Om meer te kunnen zeggen over de Nederlanders met weinig vertrouwen in de wetenschap, keken we naar onderzoek van de Britse organisatie Wellcome Trust die in 2018 een wereldwijde enquête deed naar het vertrouwen in de wetenschap. In de resultaten in de figuur hieronder valt op dat Nederland een relatief grote groep heeft die ‘niet veel’ vertrouwen heeft in de wetenschap. De groep met ‘veel’ vertrouwen is in Nederland redelijk gemiddeld en de middengroep met ‘een beetje vertrouwen’ is in vergelijking met andere landen klein.

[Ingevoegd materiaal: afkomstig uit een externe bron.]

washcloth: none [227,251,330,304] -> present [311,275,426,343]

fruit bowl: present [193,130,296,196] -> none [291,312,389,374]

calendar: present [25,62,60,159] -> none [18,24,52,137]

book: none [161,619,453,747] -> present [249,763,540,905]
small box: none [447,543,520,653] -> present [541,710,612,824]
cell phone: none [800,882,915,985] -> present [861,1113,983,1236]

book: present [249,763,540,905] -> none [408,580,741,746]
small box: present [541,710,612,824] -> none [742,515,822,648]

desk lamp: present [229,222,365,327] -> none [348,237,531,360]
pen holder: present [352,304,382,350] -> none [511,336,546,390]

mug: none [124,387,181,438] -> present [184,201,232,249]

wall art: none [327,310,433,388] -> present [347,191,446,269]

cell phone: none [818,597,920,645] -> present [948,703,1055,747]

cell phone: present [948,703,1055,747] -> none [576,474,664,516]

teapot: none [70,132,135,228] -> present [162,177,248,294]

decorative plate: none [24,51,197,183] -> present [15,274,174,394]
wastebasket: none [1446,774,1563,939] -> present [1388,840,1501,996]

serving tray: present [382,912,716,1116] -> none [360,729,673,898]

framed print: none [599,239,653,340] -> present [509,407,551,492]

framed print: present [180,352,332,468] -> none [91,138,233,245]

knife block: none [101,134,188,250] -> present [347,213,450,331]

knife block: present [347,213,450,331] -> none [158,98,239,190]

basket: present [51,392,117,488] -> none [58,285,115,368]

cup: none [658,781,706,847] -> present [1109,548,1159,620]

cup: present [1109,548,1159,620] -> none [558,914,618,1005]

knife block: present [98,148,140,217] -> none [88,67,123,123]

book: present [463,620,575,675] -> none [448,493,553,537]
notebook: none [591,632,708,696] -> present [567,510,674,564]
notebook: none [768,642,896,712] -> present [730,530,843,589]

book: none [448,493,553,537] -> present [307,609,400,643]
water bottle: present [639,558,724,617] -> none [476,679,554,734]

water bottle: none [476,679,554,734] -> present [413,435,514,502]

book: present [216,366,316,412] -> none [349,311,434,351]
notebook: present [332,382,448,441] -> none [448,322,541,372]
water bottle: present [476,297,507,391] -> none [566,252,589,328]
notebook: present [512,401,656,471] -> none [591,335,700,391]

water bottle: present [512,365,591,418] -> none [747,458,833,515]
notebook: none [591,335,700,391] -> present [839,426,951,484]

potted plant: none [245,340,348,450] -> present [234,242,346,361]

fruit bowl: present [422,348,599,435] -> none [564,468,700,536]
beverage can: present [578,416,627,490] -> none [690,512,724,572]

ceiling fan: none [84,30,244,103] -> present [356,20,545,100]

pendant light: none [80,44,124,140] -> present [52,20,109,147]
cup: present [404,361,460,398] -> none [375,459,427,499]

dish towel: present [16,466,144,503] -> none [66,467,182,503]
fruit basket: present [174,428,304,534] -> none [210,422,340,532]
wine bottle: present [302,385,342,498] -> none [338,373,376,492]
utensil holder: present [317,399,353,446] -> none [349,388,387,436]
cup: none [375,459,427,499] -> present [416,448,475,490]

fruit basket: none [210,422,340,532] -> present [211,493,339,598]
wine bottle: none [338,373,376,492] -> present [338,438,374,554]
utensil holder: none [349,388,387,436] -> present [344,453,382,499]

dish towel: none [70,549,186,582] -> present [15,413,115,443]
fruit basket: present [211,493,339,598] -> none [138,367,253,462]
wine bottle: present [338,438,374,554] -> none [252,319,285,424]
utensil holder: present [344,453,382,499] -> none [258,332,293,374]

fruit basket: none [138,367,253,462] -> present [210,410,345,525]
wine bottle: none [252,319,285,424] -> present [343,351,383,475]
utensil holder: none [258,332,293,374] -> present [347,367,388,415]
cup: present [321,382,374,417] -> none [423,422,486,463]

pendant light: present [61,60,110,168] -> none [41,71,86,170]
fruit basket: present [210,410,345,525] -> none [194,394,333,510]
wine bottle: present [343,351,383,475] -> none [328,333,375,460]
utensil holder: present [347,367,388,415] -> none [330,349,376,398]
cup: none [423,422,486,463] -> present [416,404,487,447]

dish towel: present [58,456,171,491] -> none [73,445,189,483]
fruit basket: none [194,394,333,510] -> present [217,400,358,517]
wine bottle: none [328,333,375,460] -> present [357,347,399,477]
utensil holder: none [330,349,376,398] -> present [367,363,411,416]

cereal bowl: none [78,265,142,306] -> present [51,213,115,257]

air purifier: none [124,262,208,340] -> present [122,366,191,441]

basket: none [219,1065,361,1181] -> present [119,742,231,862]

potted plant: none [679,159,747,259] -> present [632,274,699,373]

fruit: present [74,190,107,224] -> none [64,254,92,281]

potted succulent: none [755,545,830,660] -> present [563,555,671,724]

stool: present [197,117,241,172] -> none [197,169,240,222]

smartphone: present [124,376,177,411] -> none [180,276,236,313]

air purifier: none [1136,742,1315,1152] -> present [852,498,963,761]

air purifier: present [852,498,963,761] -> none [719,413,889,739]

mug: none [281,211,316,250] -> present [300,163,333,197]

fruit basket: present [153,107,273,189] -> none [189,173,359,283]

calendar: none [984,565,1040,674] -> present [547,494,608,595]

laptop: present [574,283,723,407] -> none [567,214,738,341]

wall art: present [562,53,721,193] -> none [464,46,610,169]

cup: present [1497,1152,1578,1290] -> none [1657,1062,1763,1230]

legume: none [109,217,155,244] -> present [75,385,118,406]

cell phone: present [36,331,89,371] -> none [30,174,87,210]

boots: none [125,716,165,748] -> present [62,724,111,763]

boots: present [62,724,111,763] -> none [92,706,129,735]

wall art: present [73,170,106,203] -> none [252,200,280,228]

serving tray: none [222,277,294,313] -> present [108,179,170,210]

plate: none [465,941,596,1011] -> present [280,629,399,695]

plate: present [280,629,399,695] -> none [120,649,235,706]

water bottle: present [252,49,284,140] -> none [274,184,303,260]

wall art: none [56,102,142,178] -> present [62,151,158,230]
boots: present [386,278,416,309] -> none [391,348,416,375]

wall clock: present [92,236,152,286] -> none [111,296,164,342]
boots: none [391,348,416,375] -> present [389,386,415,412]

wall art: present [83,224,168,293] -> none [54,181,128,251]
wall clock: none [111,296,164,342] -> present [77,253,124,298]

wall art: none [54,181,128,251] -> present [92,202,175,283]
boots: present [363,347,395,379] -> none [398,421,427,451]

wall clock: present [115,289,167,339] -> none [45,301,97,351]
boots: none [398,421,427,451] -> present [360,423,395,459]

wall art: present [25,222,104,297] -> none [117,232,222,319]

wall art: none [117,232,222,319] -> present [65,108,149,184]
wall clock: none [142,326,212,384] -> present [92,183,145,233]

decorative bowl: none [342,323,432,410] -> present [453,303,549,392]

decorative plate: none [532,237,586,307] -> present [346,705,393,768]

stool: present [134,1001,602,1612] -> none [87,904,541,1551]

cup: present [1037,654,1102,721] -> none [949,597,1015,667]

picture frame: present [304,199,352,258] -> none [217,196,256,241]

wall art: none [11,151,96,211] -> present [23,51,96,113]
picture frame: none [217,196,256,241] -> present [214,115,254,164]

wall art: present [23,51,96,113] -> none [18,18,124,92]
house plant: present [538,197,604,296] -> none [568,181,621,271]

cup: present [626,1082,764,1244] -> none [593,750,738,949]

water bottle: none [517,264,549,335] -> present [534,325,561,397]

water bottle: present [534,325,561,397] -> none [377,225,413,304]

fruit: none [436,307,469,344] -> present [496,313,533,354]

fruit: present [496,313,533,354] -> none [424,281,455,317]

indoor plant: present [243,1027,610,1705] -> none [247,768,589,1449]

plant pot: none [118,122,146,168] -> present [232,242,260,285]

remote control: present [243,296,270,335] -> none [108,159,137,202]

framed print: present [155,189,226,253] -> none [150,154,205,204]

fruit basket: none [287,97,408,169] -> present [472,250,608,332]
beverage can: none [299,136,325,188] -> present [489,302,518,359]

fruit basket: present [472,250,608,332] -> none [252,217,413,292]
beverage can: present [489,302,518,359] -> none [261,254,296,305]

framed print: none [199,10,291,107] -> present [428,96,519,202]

Land | Weet niet | Helemaal niet | Niet veel | Een beetje | Veel |
SPA | 2 | 1 | 3 | 29 | 66 |
BEL | 1 | 0 | 3 | 33 | 62 |
NOO | 1 | 0 | 2 | 35 | 61 |
DEN | 0 | 1 | 3 | 35 | 61 |
FIN | 0 | 0 | 3 | 36 | 60 |
IER | 1 | 1 | 7 | 32 | 58 |
CAN | 6 | 1 | 3 | 35 | 55 |
AUS | 1 | 1 | 3 | 40 | 54 |
DUI | 1 | 3 | 3 | 40 | 54 |
VK | 2 | 1 | 6 | 37 | 54 |
VS | 5 | 1 | 3 | 37 | 54 |
NED | 0 | 1 | 13 | 35 | 51 |
ZWE | 1 | 1 | 2 | 45 | 51 |
OOS | 2 | 2 | 6 | 40 | 51 |
FRA | 0 | 1 | 5 | 44 | 51 |
ITA | 1 | 1 | 6 | 47 | 46 |
ZWI | 4 | 2 | 4 | 51 | 39 |
CHI | 13 | 1 | 6 | 45 | 35 |
SIN | 7 | 1 | 14 | 45 | 33 |
KOR | 2 | 0 | 7 | 64 | 26 |
JAP | 5 | 0 | 6 | 71 | 18 |
Opleidingsniveaus
Omdat we weten dat opleidingsniveau een belangrijke voorspeller is voor vertrouwen in de wetenschap, hebben we in de data van het Britse onderzoek gekeken, of verschillen in opleidingsniveau de relatief grote kritische groep in Nederland kunnen verklaren. Dat lijkt niet zo te zijn. Zowel onder laag-, middelbaar-, als hoogopgeleiden is de groep die ‘niet veel’ of ‘helemaal geen’ vertrouwen heeft, in Nederland groot ten opzichte van de bovenstaande referentielanden.
Van de Nederlandse laagopgeleiden geeft bijna een kwart (24%) aan ‘niet veel’ of ‘helemaal geen’ vertrouwen te hebben in de wetenschap. In vergelijking met de referentielanden is dit hoog: alleen Ierland heeft een hoger percentage (28%). Daar tegenover staat in Nederland echter ook een grote groep laagopgeleiden met ‘veel’ vertrouwen: 44%. Dat percentage is alleen hoger in Spanje en Noorwegen. De groep laagopgeleiden met ‘een beetje’ vertrouwen is in Nederland relatief klein (32%).
Bij de Nederlandse groep middelbaar opgeleiden geeft 18% aan ‘niet veel’ of ‘helemaal geen’ vertrouwen te hebben in de wetenschap. Ook dit is in vergelijking met de referentielanden hoog. Alleen Singapore heeft een hoger percentage (21%).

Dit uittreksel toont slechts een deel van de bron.